Natural Merosesquiterpenes Activate the DNA Damage Response via DNA Strand Break Formation and Trigger Apoptotic Cell Death in p53-Wild-Type and Mutant Colorectal Cancer

SIMPLE SUMMARY: Bowel cancer is a serious disease, which affects many people worldwide. Unfortunately, the disease is often diagnosed in an advanced stage, which impairs the chance of survival. Furthermore, resistance to therapy occurs frequently. Thus, novel therapeutic approaches are required to improve cancer therapy. Here, we studied whether merosesquiterpenes might be useful for cancer treatment. These compounds occur in marine sponges and were isolated by our group. We were able to identify three compounds with potent cytotoxic activity in different cell lines established from human large bowel cancer. Our experiments provided evidence that the compounds cause DNA damage and trigger cell death, so-called mitochondrial apoptosis, which was attested in cancer cells with expression of wild-type and mutated p53 tumor suppressor. Finally, we show that merosesquiterpenes also kill intestinal tumor organoids, an ex vivo model of large bowel cancer. ABSTRACT: Colorectal cancer (CRC) is a frequently occurring malignant disease with still low survival rates, highlighting the need for novel therapeutics. Merosesquiterpenes are secondary metabolites from marine sponges, which might be useful as antitumor agents. To address this issue, we made use of a compound library comprising 11 isolated merosesquiterpenes. The most cytotoxic compounds were smenospongine > ilimaquinone ≈ dactylospontriol, as shown in different human CRC cell lines. Alkaline Comet assays and γH2AX immunofluorescence microscopy demonstrated DNA strand break formation in CRC cells.
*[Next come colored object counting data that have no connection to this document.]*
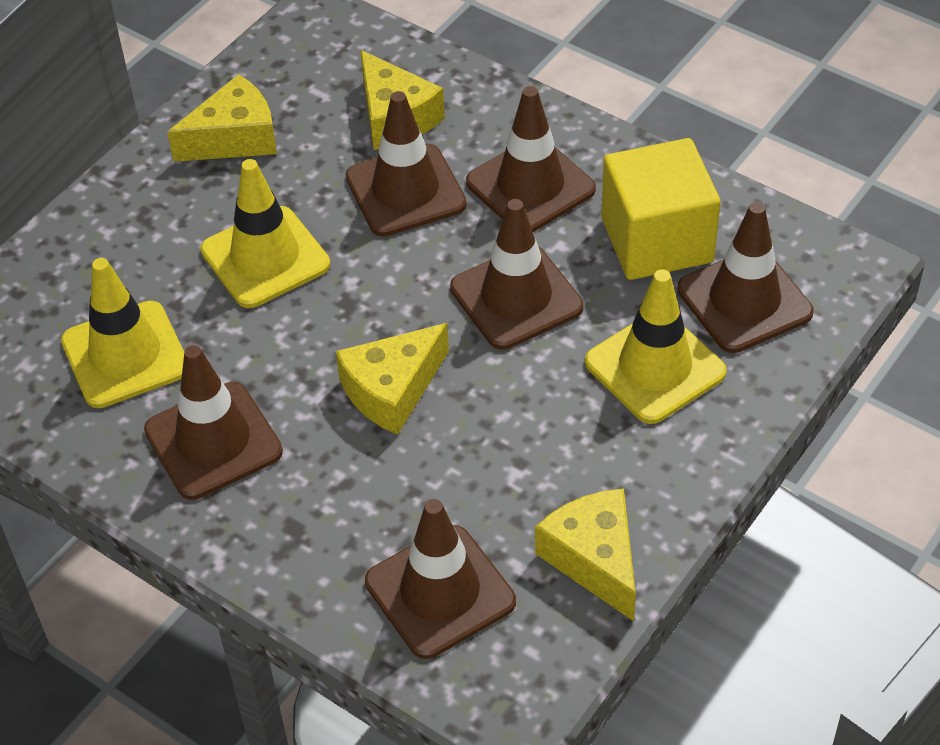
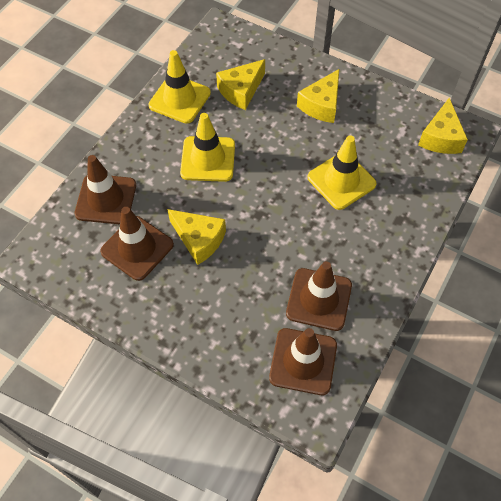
brown traffic cone: 6 -> 4
yellow cube: 1 -> 0

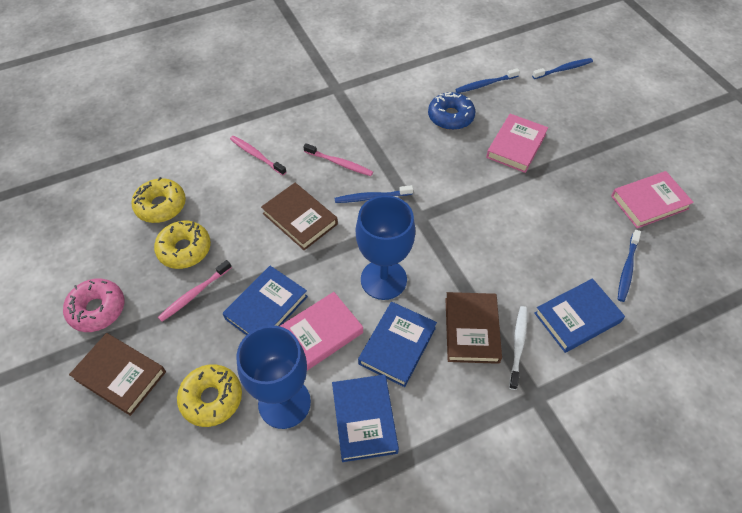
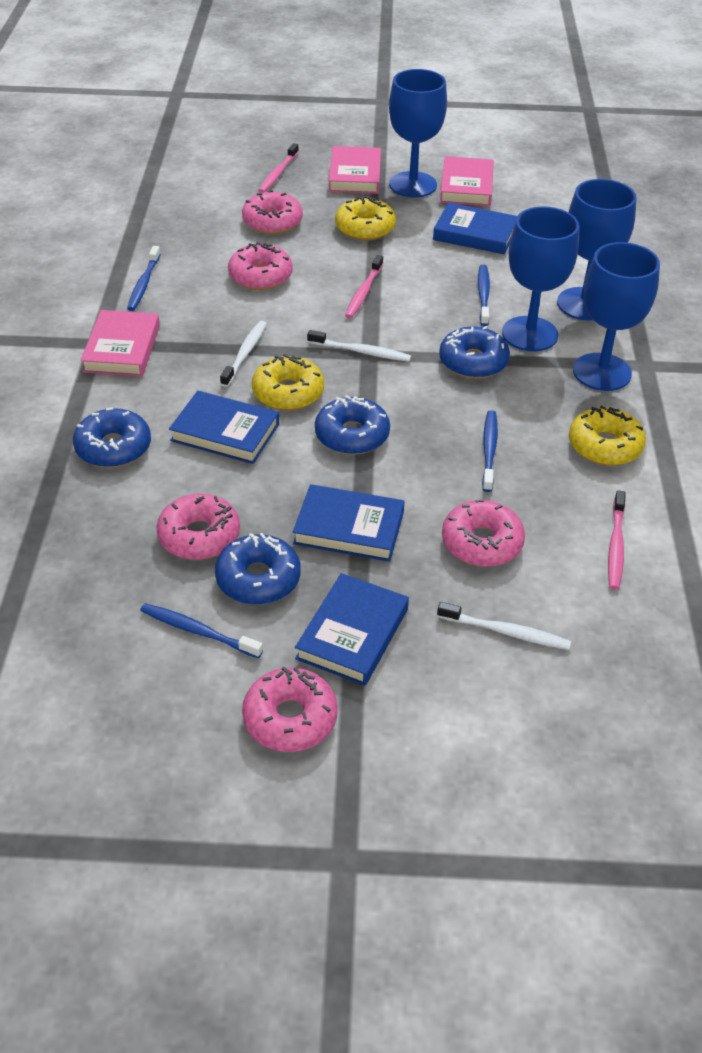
blue donut: 1 -> 4
blue goblet: 2 -> 4
brown book: 3 -> 0
pink donut: 1 -> 5
white toothbrush: 1 -> 3

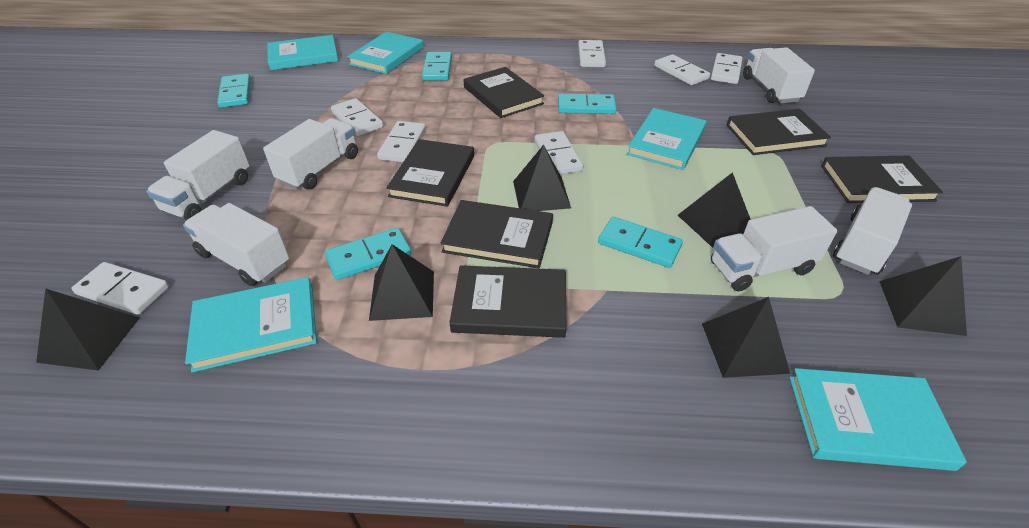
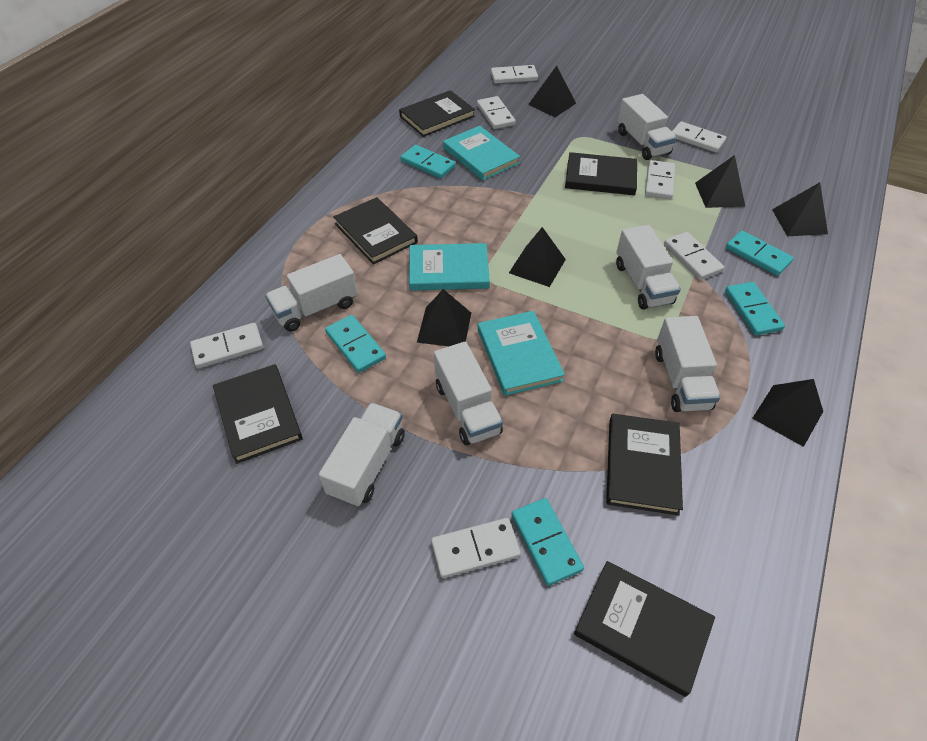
turquoise book: 5 -> 3

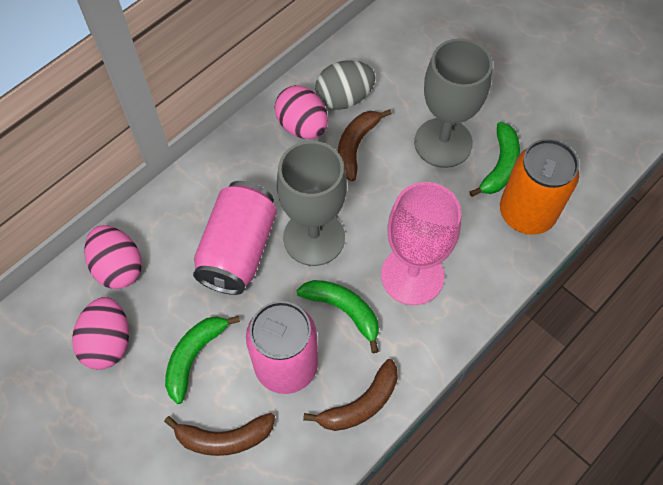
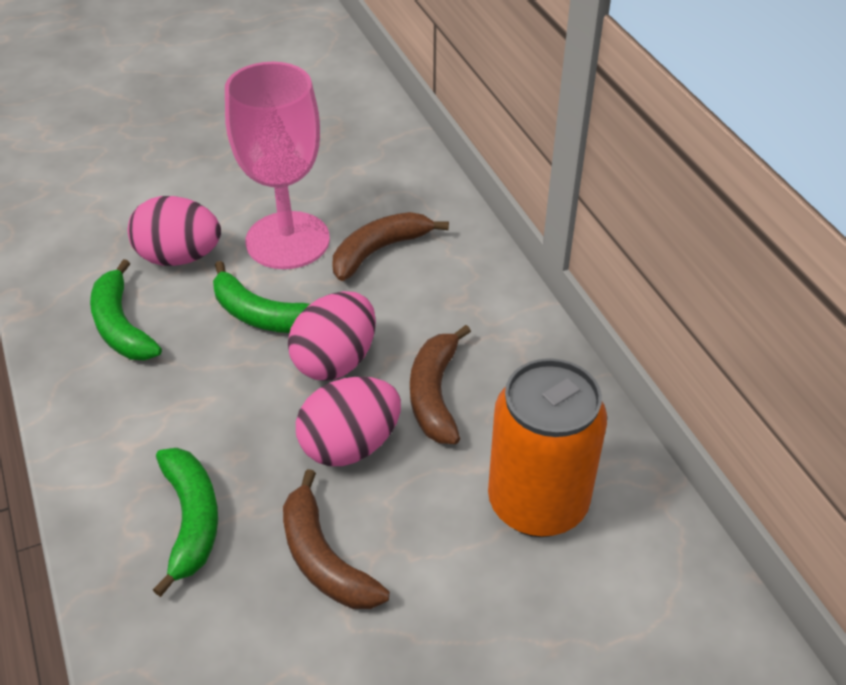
grey egg: 1 -> 0
grey goblet: 2 -> 0
pink can: 2 -> 0

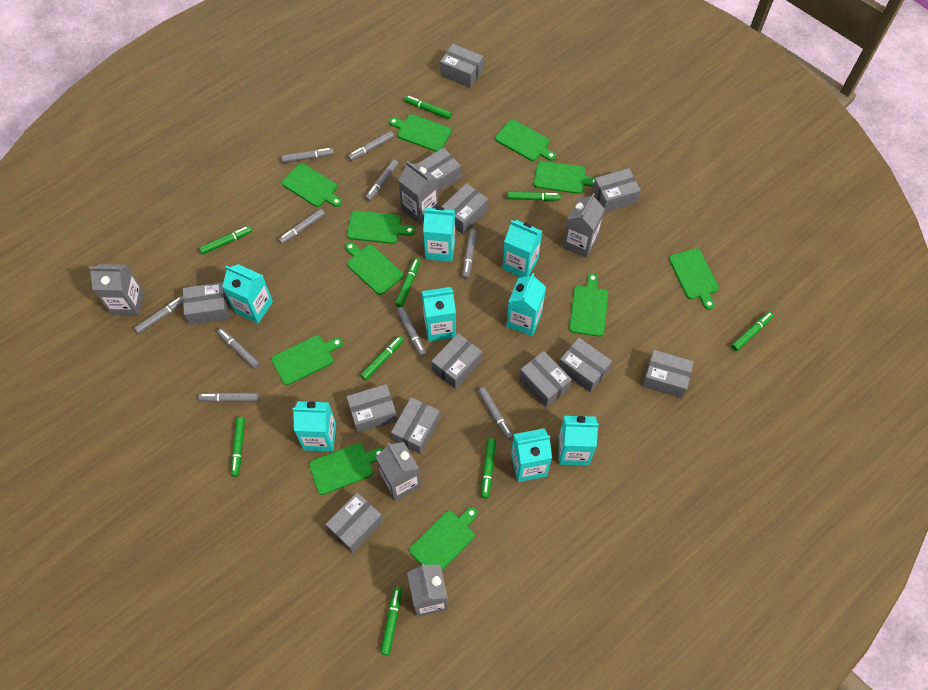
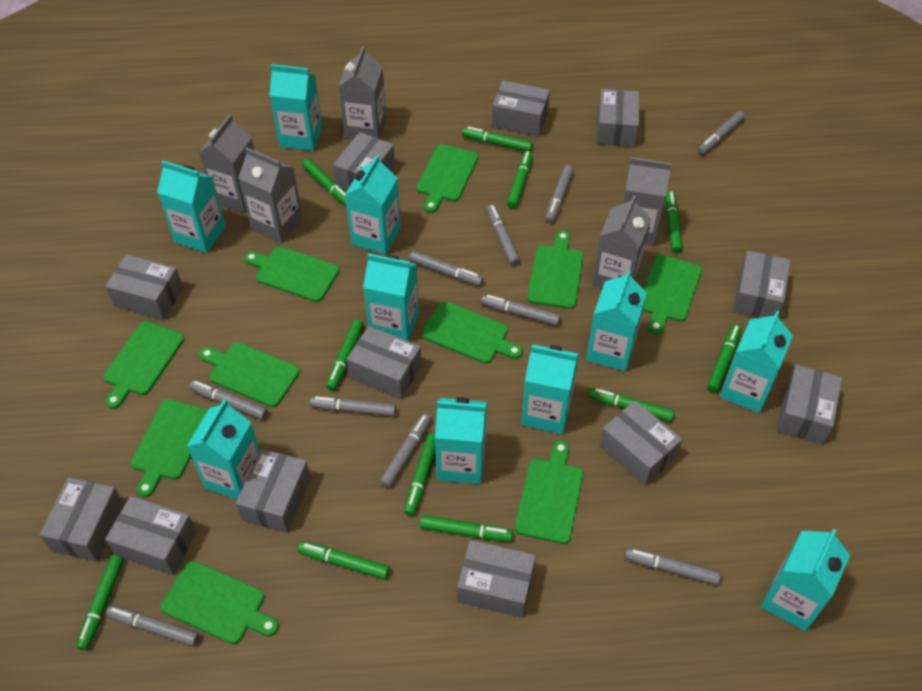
green cutting board: 11 -> 10
green marker: 9 -> 11
turquoise carton: 8 -> 10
Western blot analysis revealed an activation of the DNA damage response with CHK1 phosphorylation, stabilization of p53 and p21, which occurred both in CRC cells with p53 knockout and in p53-mutated CRC cells. This resulted in cell cycle arrest followed by a strong increase in the subG1 population, indicative of apoptosis, and typical morphological alterations. In consistency, cell death measurements showed apoptosis following exposure to merosesquiterpenes. Gene expression studies and analysis of caspase cleavage revealed mitochondrial apoptosis via BAX, BIM, and caspase-9 as the main cell death pathway. Interestingly, the compounds were equally effective in p53-wild-type and p53-mutant CRC cells. Finally, the cytotoxic activity of the merosesquiterpenes was corroborated in intestinal tumor organoids, emphasizing their potential for CRC chemotherapy.